Domingo, 04 de maio de 2025
Por Redação O Sul | 9 de julho de 2021
O Ministério das Relações Exteriores da Bolívia divulgou na quinta-feira documentos que mostram que o governo da Argentina, sob o presidente Mauricio Macri (2015-2019), forneceu munição usada para conter protestos contra o governo interino de Jeanine Añez em seus primeiros dias, em 2019. O governo boliviano acusa o país vizinho de ter colaborado com dois eventos que deixaram dezenas de mortos e feridos e que a Corte Interamericana de Direitos Humanos considera como massacres.
Em entrevista coletiva, o chanceler boliviano, Rogelio Mayta, apresentou um ofício datado de 13 de novembro, três dias após a renúncia sob pressão de militares de Evo Morales, no qual o general militar boliviano Jorge Gonzalo Terceros, então chefe da Força Aérea da Bolívia, agradece ao então embaixador da Argentina, Normando Alvarez García. A carta oficializa a entrega de 40 mil cartuchos de balas de borracha de calibre 12/70, e também destaca a entrega de granadas e bombas de gás lacrimogêneo.
O governo sugere que os equipamentos foram usados nos massacres de Sacaba e Senkata, nos quais mais de 20 apoiadores desarmados de Morales foram mortos a tiros.
“A Argentina, presidida por Mauricio Macri, deu armas letais às Forças Armadas da Bolívia que reprimiram os protestos sociais em novembro de 2019. Em 13 de novembro, [os argentinos] receberam agradecimentos. No dia 15 de novembro, dois dias depois, ocorreu o massacre de Sacaba.

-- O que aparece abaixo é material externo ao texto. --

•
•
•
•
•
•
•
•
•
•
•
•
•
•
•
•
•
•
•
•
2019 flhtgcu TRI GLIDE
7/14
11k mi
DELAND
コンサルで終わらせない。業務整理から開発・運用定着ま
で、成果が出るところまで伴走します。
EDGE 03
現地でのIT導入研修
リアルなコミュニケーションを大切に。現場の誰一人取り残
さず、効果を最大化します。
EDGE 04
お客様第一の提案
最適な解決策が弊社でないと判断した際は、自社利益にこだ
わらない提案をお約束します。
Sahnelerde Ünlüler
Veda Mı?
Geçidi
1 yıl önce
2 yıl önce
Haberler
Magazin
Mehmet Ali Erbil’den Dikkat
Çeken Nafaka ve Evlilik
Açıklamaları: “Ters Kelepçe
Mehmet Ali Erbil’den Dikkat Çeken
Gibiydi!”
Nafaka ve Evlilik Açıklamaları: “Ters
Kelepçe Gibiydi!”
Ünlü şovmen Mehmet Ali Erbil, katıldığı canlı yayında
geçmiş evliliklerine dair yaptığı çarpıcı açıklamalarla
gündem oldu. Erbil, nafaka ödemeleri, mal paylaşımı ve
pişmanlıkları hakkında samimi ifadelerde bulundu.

Poucos dias depois, 19 de novembro, o massacre em Senkata foi realizado”, disse Mayta. “Estamos indignados porque houve um governo estrangeiro que conspirou com a prática de graves abusos dos direitos humanos.”
O presidente da Argentina, Alberto Fernández, de esquerda e rival de Macri, pediu desculpas ao governo e ao povo da Bolívia pela entrega do carregamento de munição contra distúrbios. “Foi constatado que nosso país enviou uma remessa de material que só pode ser interpretada como um reforço da capacidade de ação das forças sediciosas contra a população boliviana naquela época”, disse ele em carta dirigida ao presidente da Bolívia, Luis Arce.

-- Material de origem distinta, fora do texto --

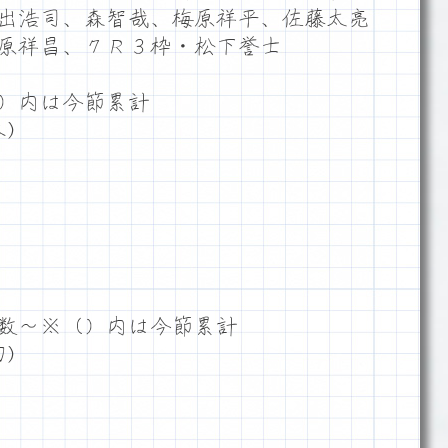
出浩司、森智哉、梅原祥平、佐藤太亮
原祥昌、７Ｒ３枠・松下誉士
）内は今節累計
)
数～※（）内は今節累計
)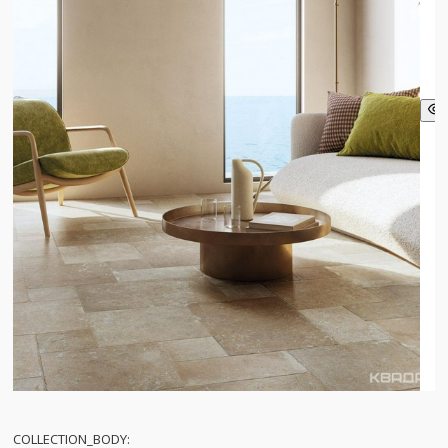
COLLECTION_BODY: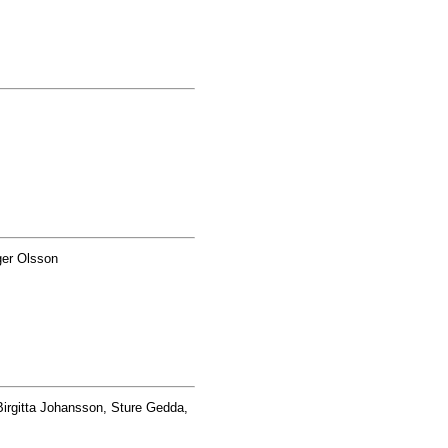
ger Olsson
irgitta Johansson, Sture Gedda,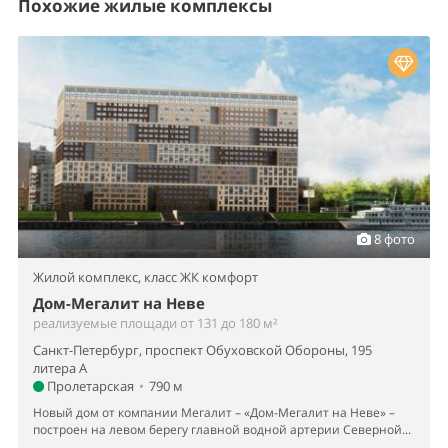
Похожие жилые комплексы
8 фото
Жилой комплекс,
класс ЖК комфорт
Дом-Мегалит на Неве
реализуемые площади от 131 до 180 м²
Санкт-Петербург, проспект Обуховской Обороны, 195
литера А
Пролетарская
•
790 м
Новый дом от компании Мегалит – «Дом-Мегалит на Неве» –
построен на левом берегу главной водной артерии Северной...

“Eu me dirijo a você com dor e vergonha”, acrescentou Fernández, que já qualificou a queda de Morales como um golpe. “Foi uma colaboração decidida pelo governo do então presidente Mauricio Macri com a repressão militar e policial contra aqueles que defendiam a ordem institucional de seu país.”
Mayta denunciou “uma coordenação internacional para reprimir o povo boliviano”, que comparou com o Plano Condor realizado pelas ditaduras militares latino-americanas nos anos 1970.
Quando Añez assumiu o cargo, em 12 de novembro de 2019, a polícia e as forças militares sofreram uma escassez total de gás lacrimogêneo e outros projéteis para conter protestos, após 21 dias de conflitos de rua que antecederam a queda de Evo Morales.
Essa carência levou o governo interino a solicitar ajuda a pelo menos dois governos vizinhos: Argentina e Equador, então presidido por Lenín Moreno, que também entregou à Bolívia um carregamento de munições desse tipo.
A escassez de munições para a polícia fez com que, após os carregamentos da Argentina e do Equador, o ministro de Governo de Añez, Arturo Murillo, comprasse suprimentos policiais não letais por meio de uma empresa intermediária em Miami. Hoje Murillo está preso nesta mesma cidade americana, onde foi morar após deixar o cargo. Ele é acusado de ter recebido propina e de ter lavado dinheiro da sobretaxa que a Bolívia pagou por esta compra, estimada em mais de US$ 2 milhões.
Também está na prisão o autor da nota de agradecimento à Argentina, o general Terceros, acusado de ter participado do suposto golpe que levou Añez ao poder. A própria ex-presidente, dois de seus colaboradores e o ex-comandante da Marinha também estão detidos. O então comandante das Forças Armadas, Williams Kaliman, por outro lado, escapou em março de sua prisão domiciliar e agora é um fugitivo da Justiça. As informações são dos jornais O Globo e El País.